Best Carols: Hark the Herald

The king of carols has to be Hark the Herald! Despite its continued popularity in our secular age, it contains the very finest theological explanation for the incarnation. Written by Charles Wesley and edited by George Whitefield, there is little wonder it is one of our best. Wesley had originally intended it to be sung to the same tune as Christ the Lord is Risen Today, but Mendelssohn's majestic melody is far more apt. 

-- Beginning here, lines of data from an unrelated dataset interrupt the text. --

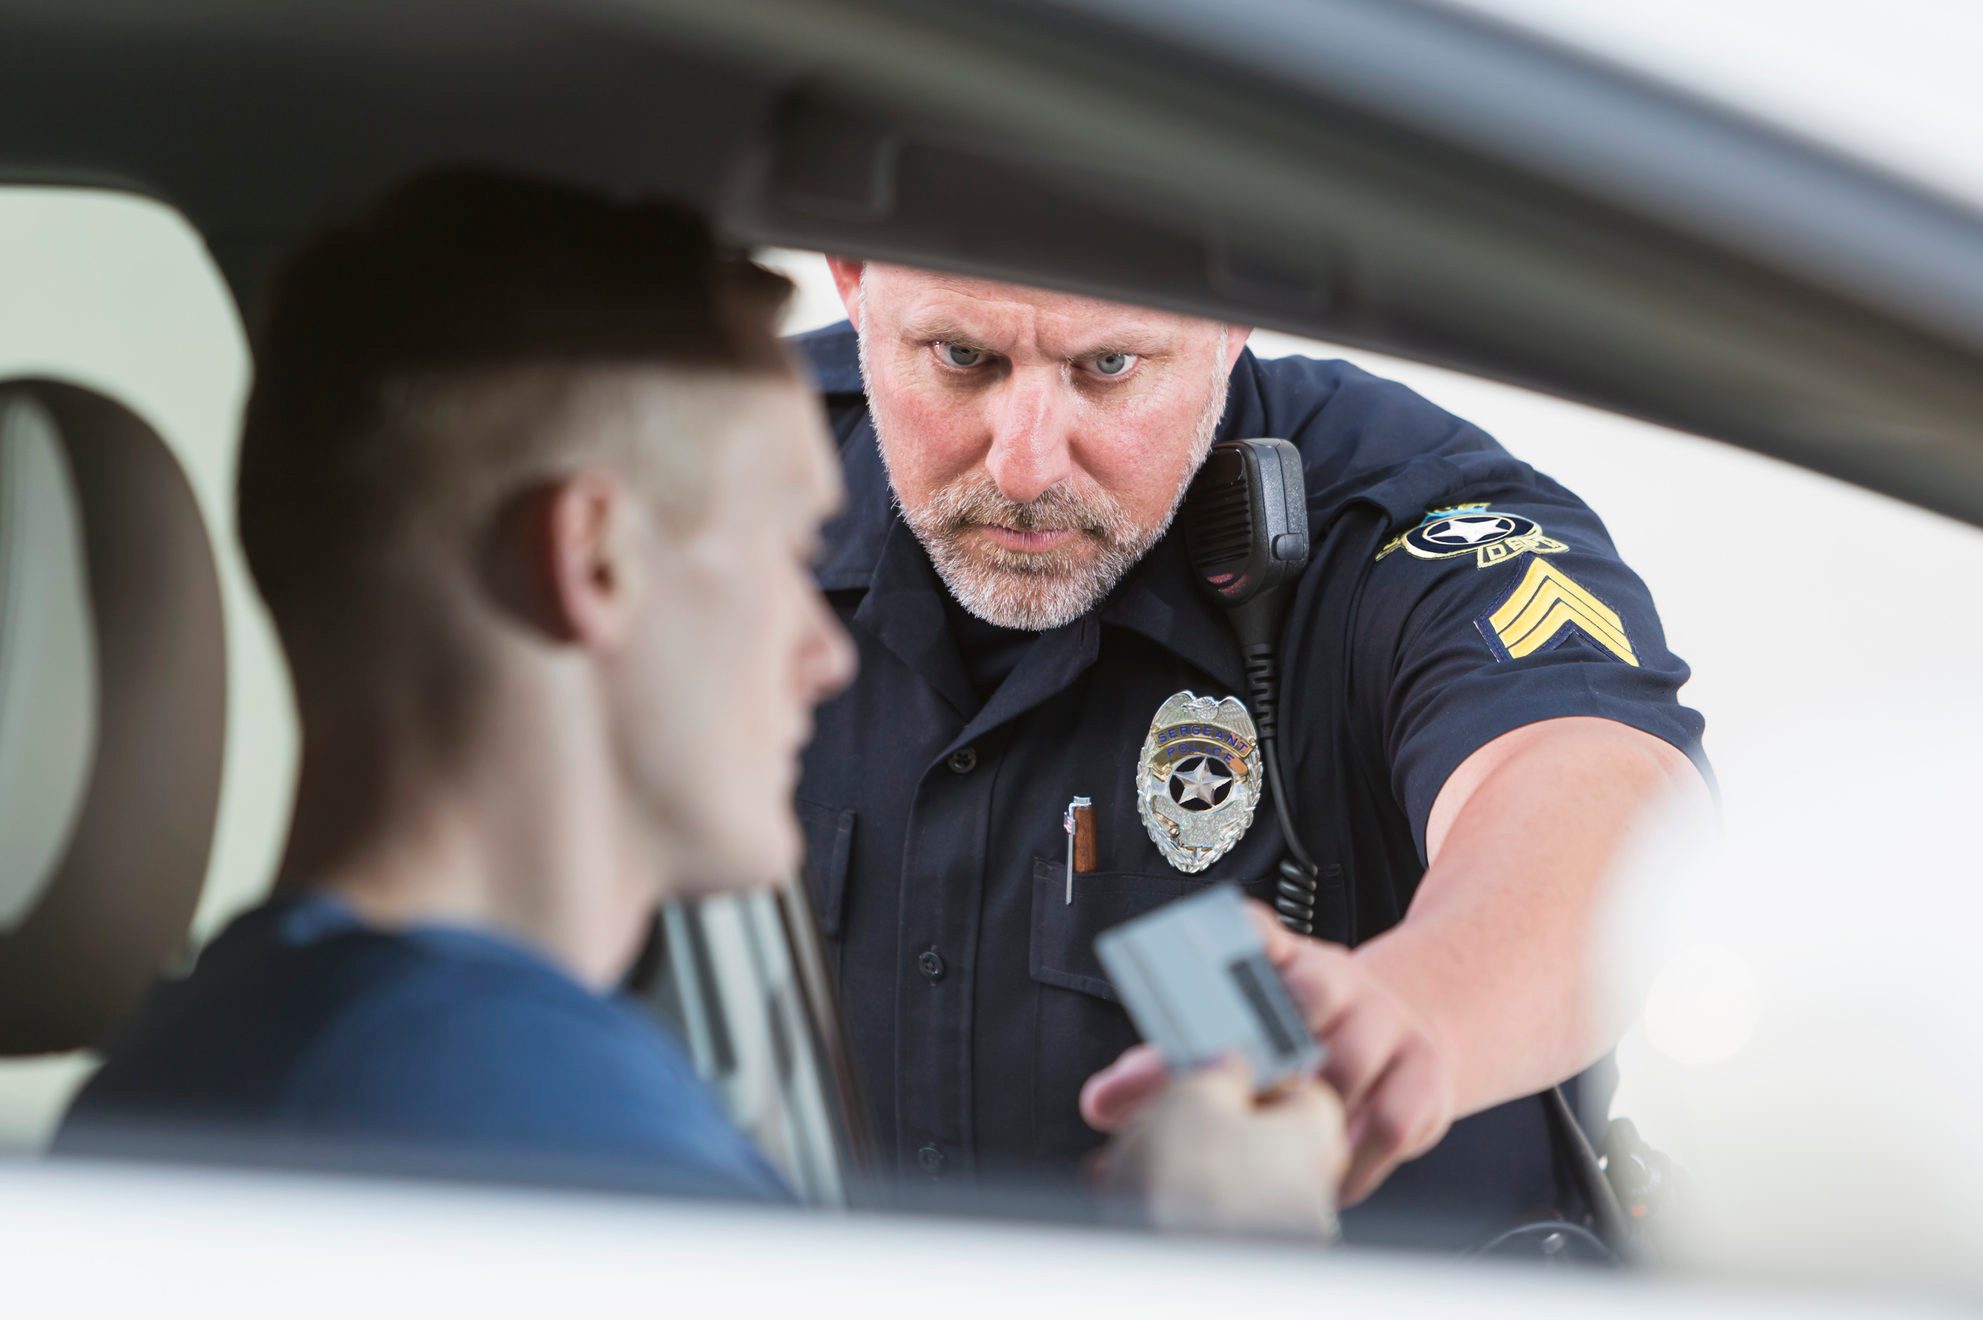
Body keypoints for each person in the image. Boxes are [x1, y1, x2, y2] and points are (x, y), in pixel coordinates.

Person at [57, 171, 1346, 1231]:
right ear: (594, 563)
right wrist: (1226, 1254)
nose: (824, 654)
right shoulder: (535, 1138)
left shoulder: (207, 1065)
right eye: (786, 549)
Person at [790, 260, 1714, 1247]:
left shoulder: (1397, 513)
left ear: (1233, 315)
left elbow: (1603, 799)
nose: (1026, 466)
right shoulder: (725, 461)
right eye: (962, 357)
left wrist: (1405, 1020)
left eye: (1108, 366)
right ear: (851, 278)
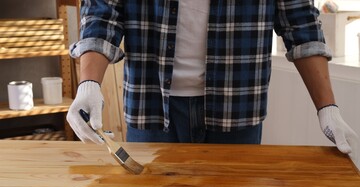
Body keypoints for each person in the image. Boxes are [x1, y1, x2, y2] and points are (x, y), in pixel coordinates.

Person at [66, 1, 358, 160]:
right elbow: (102, 12)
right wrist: (89, 83)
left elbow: (300, 22)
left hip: (237, 110)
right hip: (151, 107)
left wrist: (326, 107)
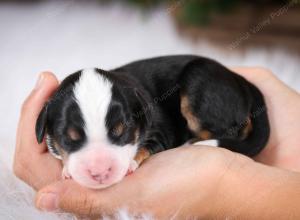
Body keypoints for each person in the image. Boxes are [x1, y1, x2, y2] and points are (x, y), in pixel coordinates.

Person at [14, 67, 300, 219]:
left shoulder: (138, 106)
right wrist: (65, 160)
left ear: (139, 119)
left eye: (120, 135)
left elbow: (158, 135)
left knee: (198, 85)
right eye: (72, 142)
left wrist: (223, 183)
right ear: (45, 129)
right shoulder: (111, 103)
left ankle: (225, 137)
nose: (99, 168)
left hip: (204, 78)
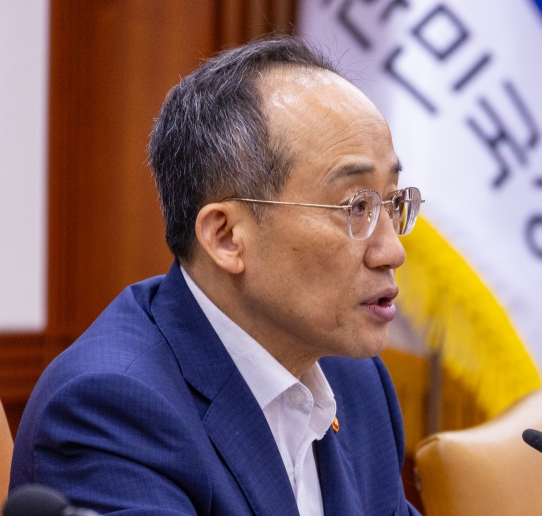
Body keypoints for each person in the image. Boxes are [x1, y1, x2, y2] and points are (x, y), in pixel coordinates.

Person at [10, 37, 423, 516]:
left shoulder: (355, 377)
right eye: (354, 207)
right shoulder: (111, 409)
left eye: (392, 202)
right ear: (226, 237)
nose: (392, 249)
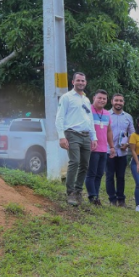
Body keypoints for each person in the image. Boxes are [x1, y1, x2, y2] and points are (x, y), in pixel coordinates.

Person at [55, 72, 97, 206]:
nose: (81, 83)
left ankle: (78, 192)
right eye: (78, 80)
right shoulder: (66, 97)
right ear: (73, 82)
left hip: (85, 135)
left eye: (83, 81)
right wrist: (61, 137)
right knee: (75, 161)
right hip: (72, 134)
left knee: (85, 164)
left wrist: (93, 137)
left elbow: (90, 119)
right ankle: (70, 192)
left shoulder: (86, 99)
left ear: (86, 83)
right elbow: (59, 118)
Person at [84, 89, 114, 205]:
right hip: (92, 148)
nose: (101, 100)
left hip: (103, 149)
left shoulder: (107, 114)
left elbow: (109, 131)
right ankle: (92, 196)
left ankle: (96, 196)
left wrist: (111, 147)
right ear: (94, 98)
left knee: (99, 174)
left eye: (104, 98)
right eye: (99, 98)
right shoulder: (88, 111)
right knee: (91, 173)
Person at [106, 93, 134, 207]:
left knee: (121, 176)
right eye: (116, 100)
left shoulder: (128, 117)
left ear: (123, 103)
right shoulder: (106, 115)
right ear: (112, 101)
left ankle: (121, 200)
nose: (118, 103)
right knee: (109, 176)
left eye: (121, 101)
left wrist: (127, 144)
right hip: (108, 150)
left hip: (122, 151)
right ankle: (112, 200)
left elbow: (132, 133)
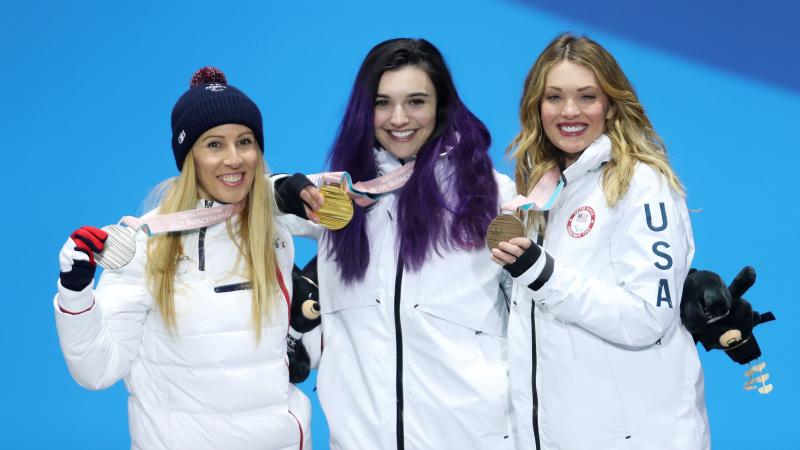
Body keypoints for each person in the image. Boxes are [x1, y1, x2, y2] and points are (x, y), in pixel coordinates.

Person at [54, 67, 311, 450]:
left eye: (245, 141)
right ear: (188, 155)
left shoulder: (272, 233)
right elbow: (98, 369)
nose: (234, 158)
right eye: (214, 144)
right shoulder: (147, 243)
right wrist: (75, 294)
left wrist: (290, 186)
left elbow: (359, 207)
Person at [291, 38, 518, 449]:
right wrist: (283, 189)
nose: (399, 118)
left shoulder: (491, 197)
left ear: (441, 106)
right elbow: (237, 200)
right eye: (382, 103)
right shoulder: (338, 199)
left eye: (416, 101)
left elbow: (533, 323)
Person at [492, 33, 710, 450]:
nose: (569, 111)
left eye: (586, 96)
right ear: (536, 107)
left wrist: (543, 274)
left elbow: (648, 316)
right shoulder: (539, 191)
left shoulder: (641, 184)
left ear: (610, 104)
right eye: (554, 97)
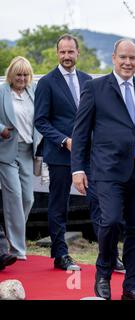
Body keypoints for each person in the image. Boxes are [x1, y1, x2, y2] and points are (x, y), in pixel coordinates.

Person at [71, 39, 135, 300]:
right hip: (107, 171)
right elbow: (81, 133)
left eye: (132, 58)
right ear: (114, 59)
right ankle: (103, 273)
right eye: (123, 58)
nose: (128, 62)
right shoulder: (94, 88)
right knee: (112, 222)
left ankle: (132, 286)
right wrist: (77, 169)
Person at [34, 34, 92, 271]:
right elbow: (41, 121)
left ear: (78, 53)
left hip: (88, 154)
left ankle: (109, 254)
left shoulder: (89, 81)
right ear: (57, 53)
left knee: (99, 201)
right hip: (59, 154)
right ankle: (60, 254)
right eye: (62, 52)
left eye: (71, 52)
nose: (67, 56)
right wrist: (64, 141)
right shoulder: (47, 82)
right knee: (59, 204)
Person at [0, 56, 42, 260]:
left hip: (28, 152)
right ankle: (17, 249)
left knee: (28, 198)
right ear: (11, 74)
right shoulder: (2, 92)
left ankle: (11, 238)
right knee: (14, 198)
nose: (22, 78)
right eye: (19, 74)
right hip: (6, 152)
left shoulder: (33, 92)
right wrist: (1, 130)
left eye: (26, 75)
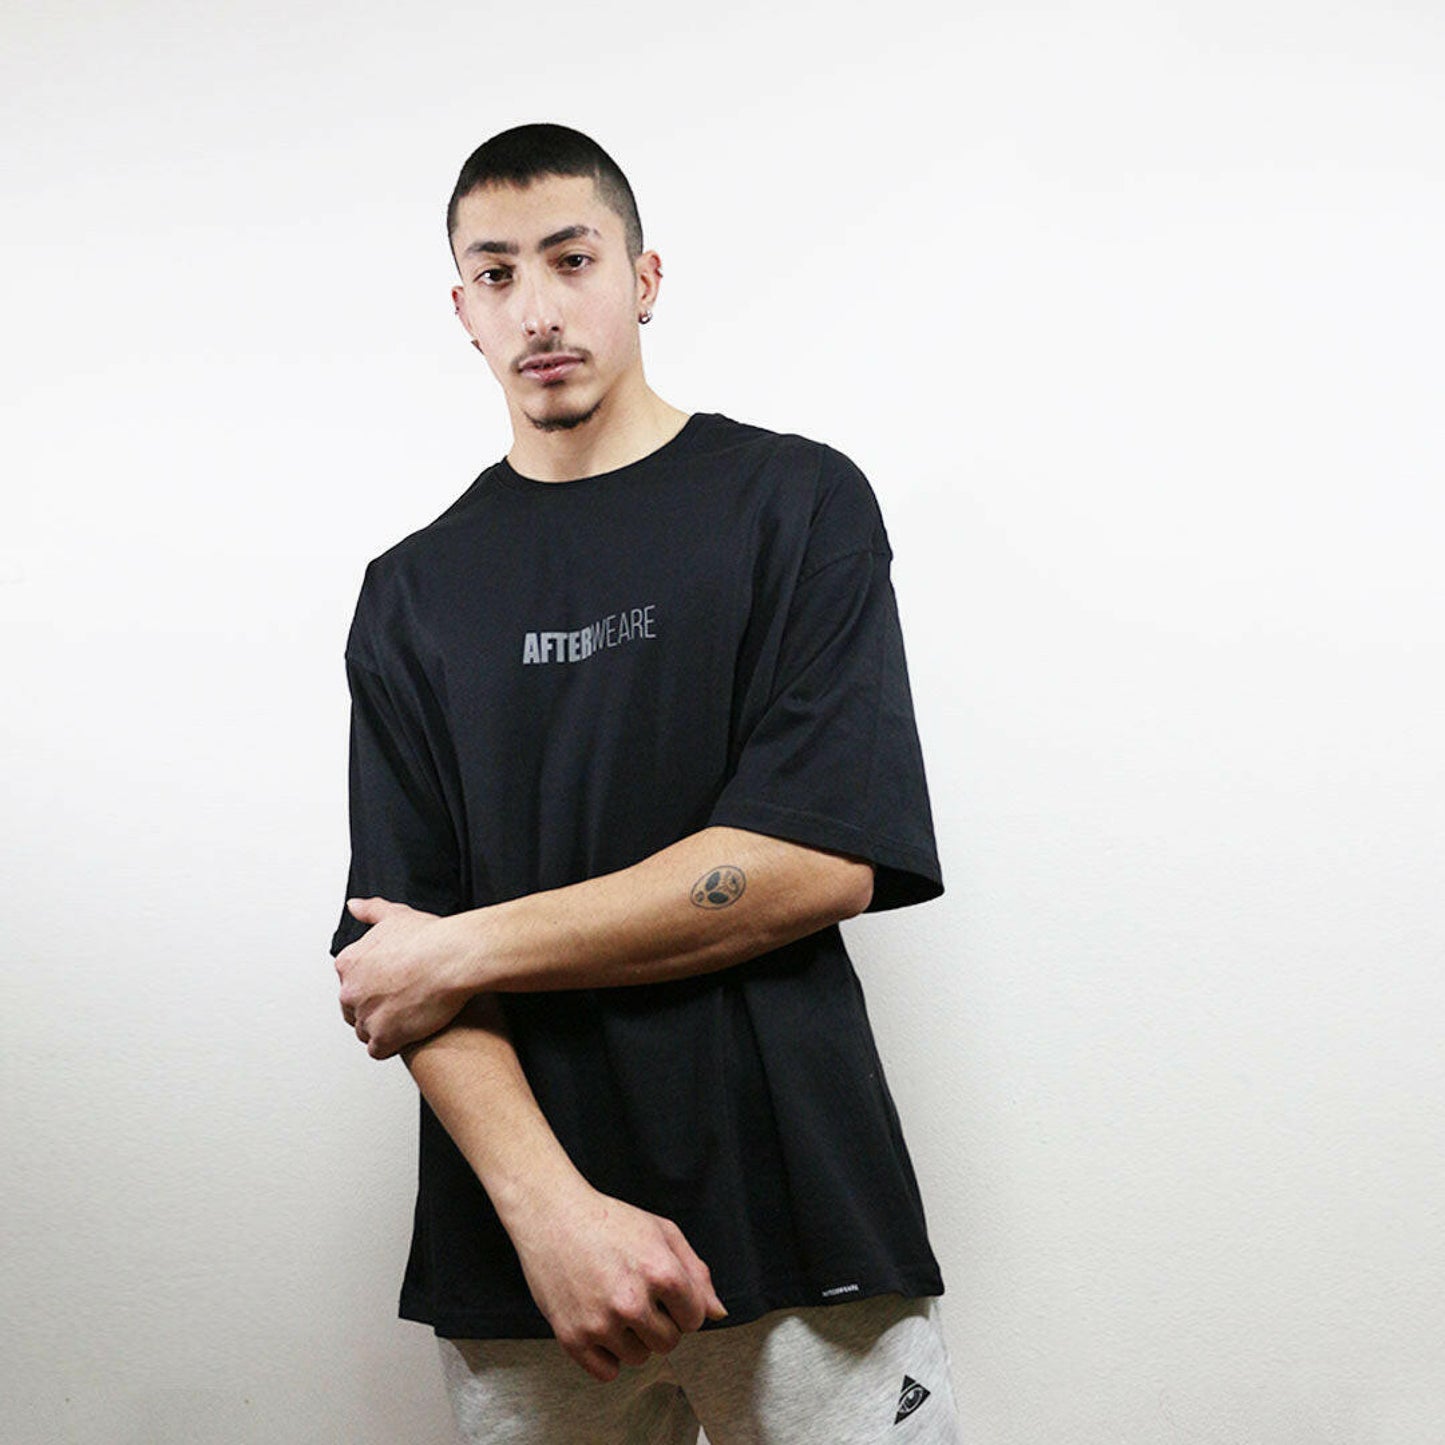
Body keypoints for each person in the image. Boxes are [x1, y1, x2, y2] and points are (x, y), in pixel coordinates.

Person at [330, 122, 962, 1443]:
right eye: (497, 273)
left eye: (572, 259)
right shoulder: (411, 593)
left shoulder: (794, 502)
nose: (538, 309)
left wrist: (470, 945)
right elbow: (396, 962)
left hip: (801, 1216)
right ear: (462, 309)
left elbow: (813, 860)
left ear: (644, 275)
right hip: (526, 1263)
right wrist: (553, 1217)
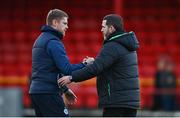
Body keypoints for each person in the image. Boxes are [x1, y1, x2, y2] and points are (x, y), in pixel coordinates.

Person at [58, 14, 140, 117]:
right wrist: (96, 61)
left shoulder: (112, 45)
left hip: (116, 103)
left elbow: (96, 68)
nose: (101, 30)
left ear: (111, 28)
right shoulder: (127, 45)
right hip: (130, 102)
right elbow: (112, 65)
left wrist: (72, 77)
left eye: (103, 27)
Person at [29, 9, 94, 117]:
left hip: (36, 92)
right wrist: (86, 64)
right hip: (48, 93)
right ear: (55, 23)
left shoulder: (39, 40)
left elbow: (49, 70)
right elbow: (67, 69)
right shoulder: (53, 42)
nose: (67, 27)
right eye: (64, 23)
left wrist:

Veiled in flesh the Godhead see

Hail the incarnate Deity!

Pleased as man with man to dwell

Jesus, our Emmanuel

This is a magnificent declaration of Messiah’s divinity and fulfilment of Isaiah’s prophecy. ‘God with us‘ was not just a pleasant affirmation of our humanity, it was a prediction of God becoming man. 

Mild He lays His glory by

Born that man no more may die

Born to raise the sons of earth

Born to give them second birth

I really, really, don’t know how any one singing these lines cannot understand Christ’s mission and the reason for the season. The tragedy of its modern usage is the loss of the final 2 stanzas, which are richly endowed with scriptural imagery:

 

Come, Desire of Nations, come,

Fix in Us thy humble Home,

Rise, the Woman's Conqu'ring Seed,

Bruise in Us the Serpent's Head.

Now display thy saving Pow'r,

Ruin'd Nature now restore,

Now in Mystic Union join

Thine to Ours, and Ours to Thine.

 

Adam's Likeness, LORD, efface,

Stamp thy Image in its Place,

Second Adam from above,

Reinstate us in thy Love.

Let us Thee, tho' lost, regain,

Thee, the Life, the Inner Man:

O! to All Thyself impart,

Form'd in each Believing Heart

 

In keeping with Wesleyan theology, Charles’ final two verses are about God’s sanctifying work in the believer. Having been saved, the Christian’s heart and life become the living space and throne room of the Eternal God; the likeness of the first Adam is expunged, and the Second Adam’s replaces it.